In fact, according to the case in point, Google’s growth in keyword advertising has put it into a position where it must act nearly as a “government agency”.  As such, the company will be required to lay out specific and clear rules, in advance, that explain its policies that govern what businesses may advertise with it.

Google is arguing, conversely, that advertising is advertising regardless of medium.  In this mindset, Google is far from the only choice, and would not be operating in a monopoly.  The French authorities, however, have rejected the argument.

From the ruling:

“Google holds a dominant position on the advertising market related to online searches.  Its search engine enjoys a wide popularity and currently totals around 90 percent of the Web searches made in France. Moreover, there are strong barriers to entry for this activity.”

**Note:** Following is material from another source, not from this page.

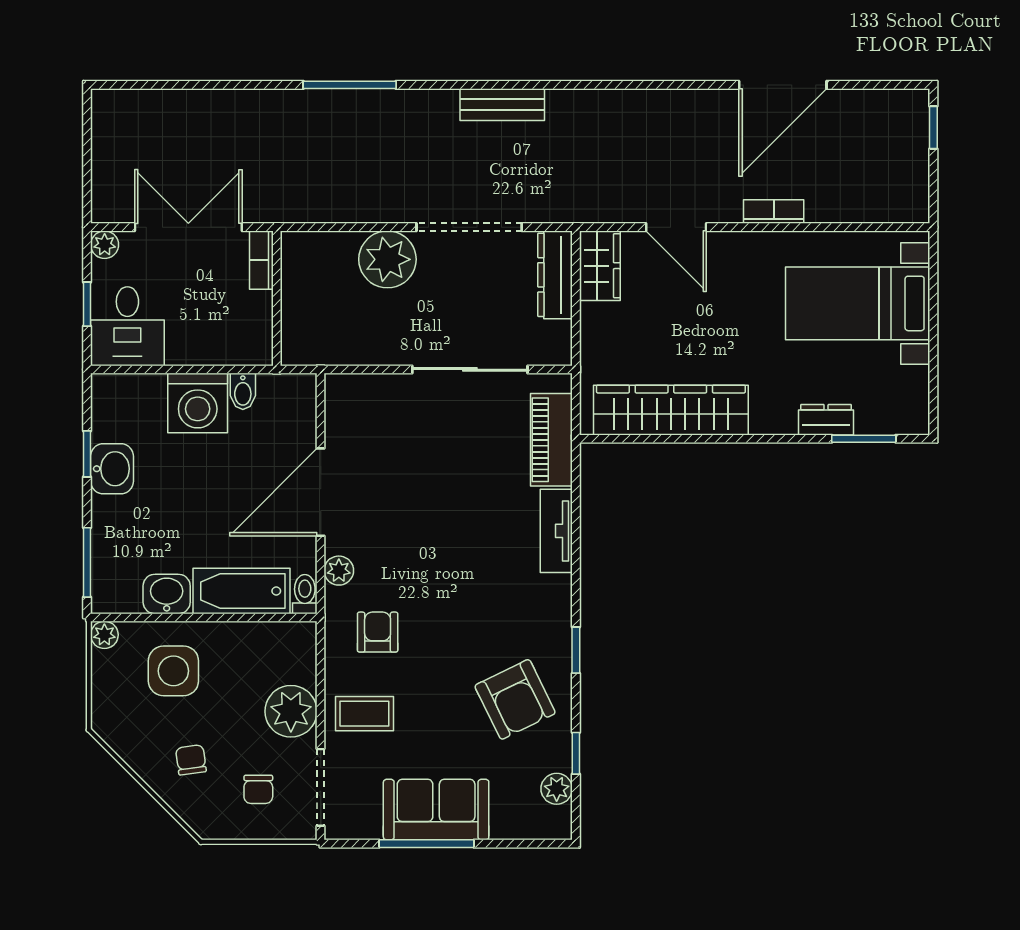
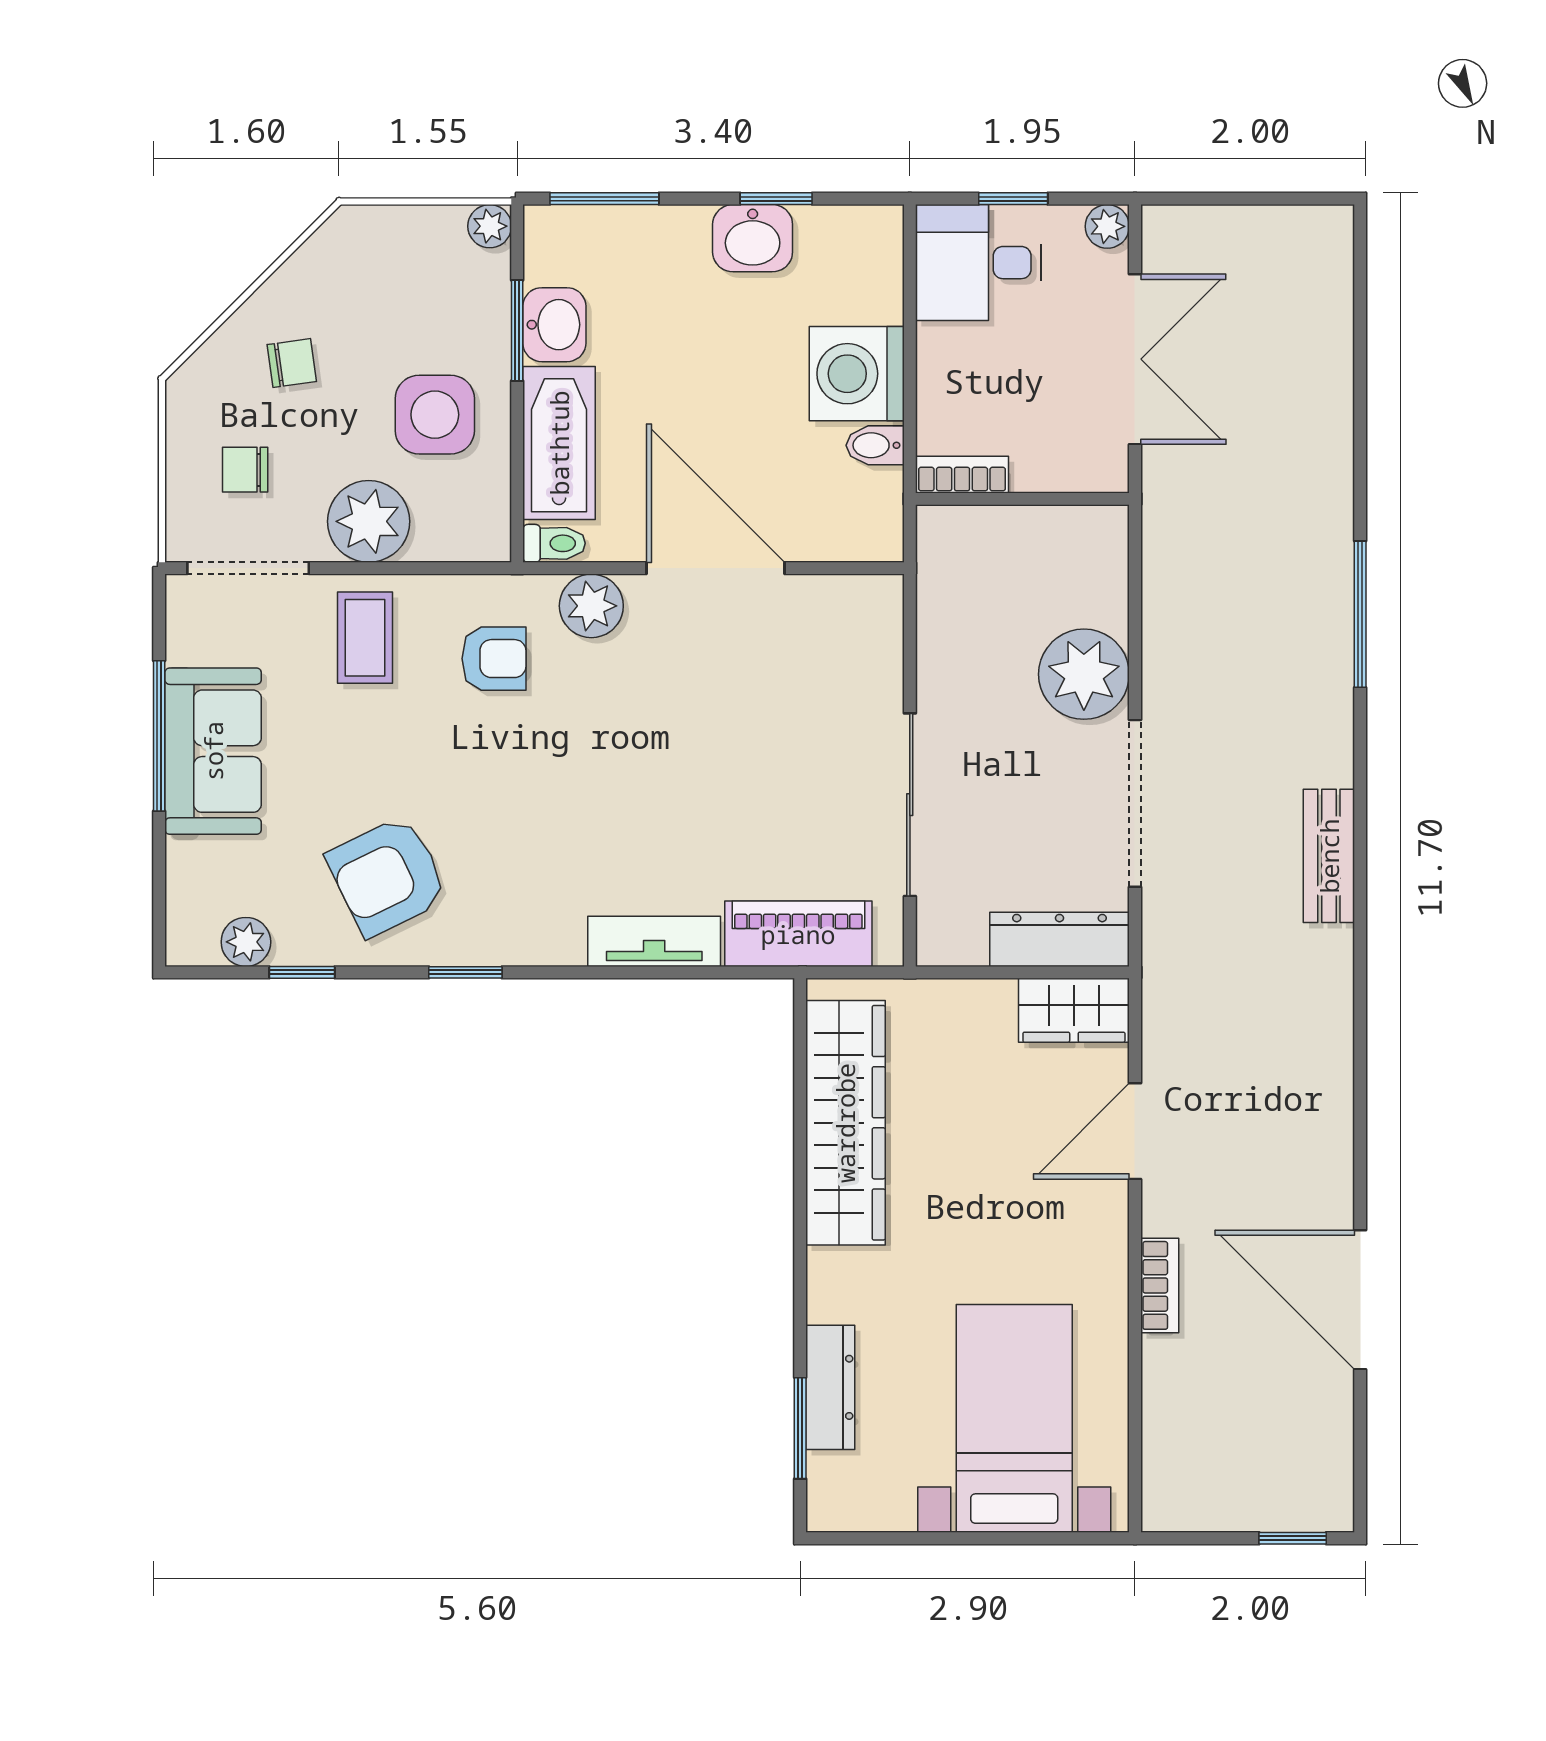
bookcase: (261, 260) -> (962, 475), moved
dresser: (826, 420) -> (830, 1387), width x1.44
plant: (339, 571) -> (591, 606), width x1.38, depth x1.38
window: (170, 617) -> (517, 331), added
side table: (173, 671) -> (435, 415), moved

The Times article brings out some very good points.  Among them, and arguably the most pressing, is the idea that Google will now have to have public policy on who can advertise via the search engine.  Though it seems to make sense, the danger is in setting a precedent.  At what point, then, does that necessity stop?

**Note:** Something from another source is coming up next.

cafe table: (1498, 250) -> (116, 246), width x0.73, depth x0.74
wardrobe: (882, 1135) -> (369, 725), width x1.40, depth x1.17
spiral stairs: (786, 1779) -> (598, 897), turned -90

In example, let’s say that I’m a locksmith working in France.  I’m so good at my job that nearly all of the work for locksmithing comes to me.  But I refuse to work with any business that goes against my moral standards.  At what point is my business considered a monopoly within the world of locksmithing, and then I am forced to either work against an ethical code, or lay out firm rules regarding it, in advance?

The French authorities, in this case, have set that precedent.  From this point forward, Google will have to tread lightly in the area of selectivity regarding its advertisers, else it find itself directly back in the same position.

[It is worthy to note that, in the original NYT article, there is a statement made by the author that is somewhat misleading.  The original statement of “those using search terms like “radar trap” in French could no longer learn of the company’s product and, a few clicks later, buy it” leads the reader to believe that Google is eliminating Navx’s results from search.  In reality, the case in question is simply about advertising, not search in general.]